Featured Reader: Mark Turpin
Mark Turpin, reading from hammer, a book of poetry said by Robert Pinksy, "as likely to recall Tomas Hardy as William Carlos Williams." This collection won the Ploughshares' Zacharias First Book Award in 2004. His poems have appeared in The Paris Review, The Threepenny Review, and Slate among others; they have been read on the Lehr News Hour (for Labor Day) and by Garrison Keillor for The Writer's Almanac. His work is embedded in a Berkeley sidewalk as part of the Addison Street Anthology, selected by Bob Hass. He has spent 25 years working construction and building houses. He lives and works in Berkeley, California.
Nina Krieger is a stay-at-home dad (without child) who occasionally dabbles in employment. She prefers travel over work, bicycle touring over backpacking, and supports her lifestyle through frugality, subsisting during paycheck droughts on only library books and PB&J sandwiches. Originally from New York City, she has not forgotten her neurotic roots and after eight years in the Bay Area is still learning how to relax. She received an MFA in Writing from the University of San Francisco. Her travel writing has won a couple of awards and has appeared in a few web and magazine publications. Visit her at www.ninaherenorthere.com.

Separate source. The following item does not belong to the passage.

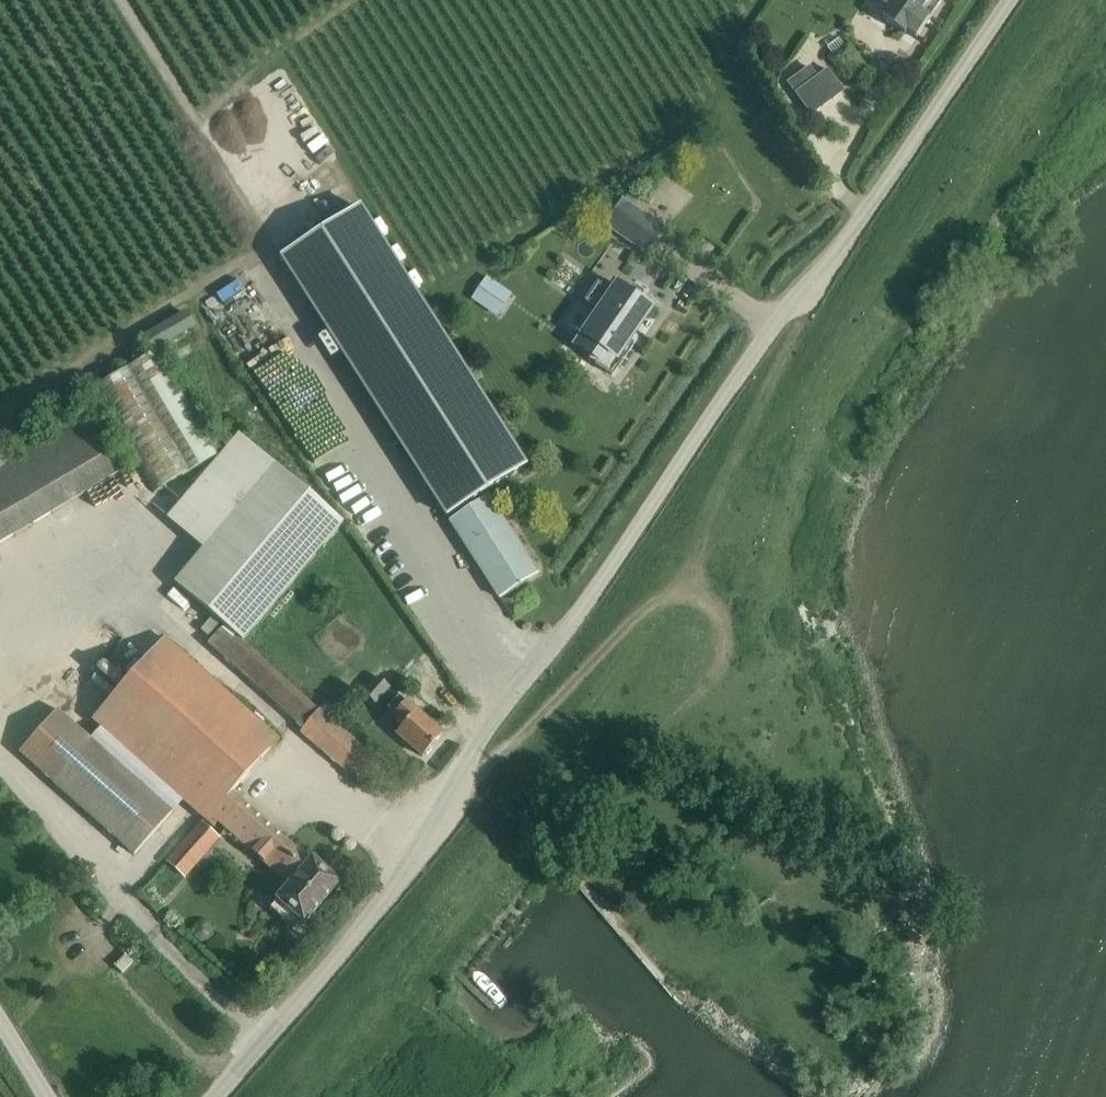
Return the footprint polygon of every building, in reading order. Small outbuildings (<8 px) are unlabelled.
[(889,7),(882,18),(904,33),(907,30),(916,36),(930,15),(940,0),(894,0),(889,7)] [(839,37),(827,45),(833,54),(845,45),(839,37)] [(838,75),(844,83),(852,76),(846,68),(838,75)] [(813,72),(791,83),(811,117),(845,96),(830,75),(818,81),(813,72)] [(623,201),(607,224),(645,250),(661,227),(623,201)] [(338,220),(281,256),(447,516),(450,520),(450,521),(500,598),(500,599),(526,582),(538,575),(537,574),(488,496),(485,492),(503,480),(525,466),(359,206),(338,220)] [(486,276),(471,298),(488,310),(504,288),(486,276)] [(611,292),(606,288),(593,306),(598,309),(581,334),(585,337),(582,341),(619,366),(634,344),(629,340),(652,307),(617,283),(611,292)] [(186,309),(137,338),(146,355),(196,325),(186,309)] [(224,451),(162,347),(92,389),(153,493),(224,451)] [(113,475),(127,467),(93,409),(14,455),(0,430),(0,542),(113,475)] [(343,522),(263,453),(239,434),(167,517),(201,548),(174,582),(243,640),(343,522)] [(207,644),(292,719),(303,728),(300,732),(346,771),(349,768),(367,783),(378,771),(381,768),(361,752),(364,749),(318,709),(223,625),(207,644)] [(232,790),(279,737),(165,636),(91,719),(100,727),(182,800),(205,820),(232,790)] [(376,703),(390,686),(377,675),(363,692),(376,703)] [(396,733),(423,757),(444,734),(399,694),(387,707),(394,714),(393,715),(404,724),(396,733)] [(172,811),(90,738),(57,709),(18,752),(133,855),(172,811)] [(309,859),(286,838),(232,790),(205,820),(213,827),(217,822),(287,885),(275,899),(303,924),(341,882),(312,856),(309,859)] [(166,862),(183,877),(218,838),(201,823),(166,862)] [(213,933),(211,926),(205,920),(196,921),(192,927),(194,936),(200,941),(208,940),(213,933)]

David Sorrell has his MFA in Creative Writing from U of Bama. Roll Tide, roll! He grew up in NY State, was a professional student for a long time all over these Uniteds, lived in Japan for a year, taught high school for a while, and now he shows old women how to google recipes and knitting patterns at Apple. He's been published in Poet Lore, Hawaii Pacific Review and Whirligig. He has great rejections from The Paris Review, The Atlantic and The New Yorker... His chapbook "Bones" was published by Smashed Penny Press in 1994.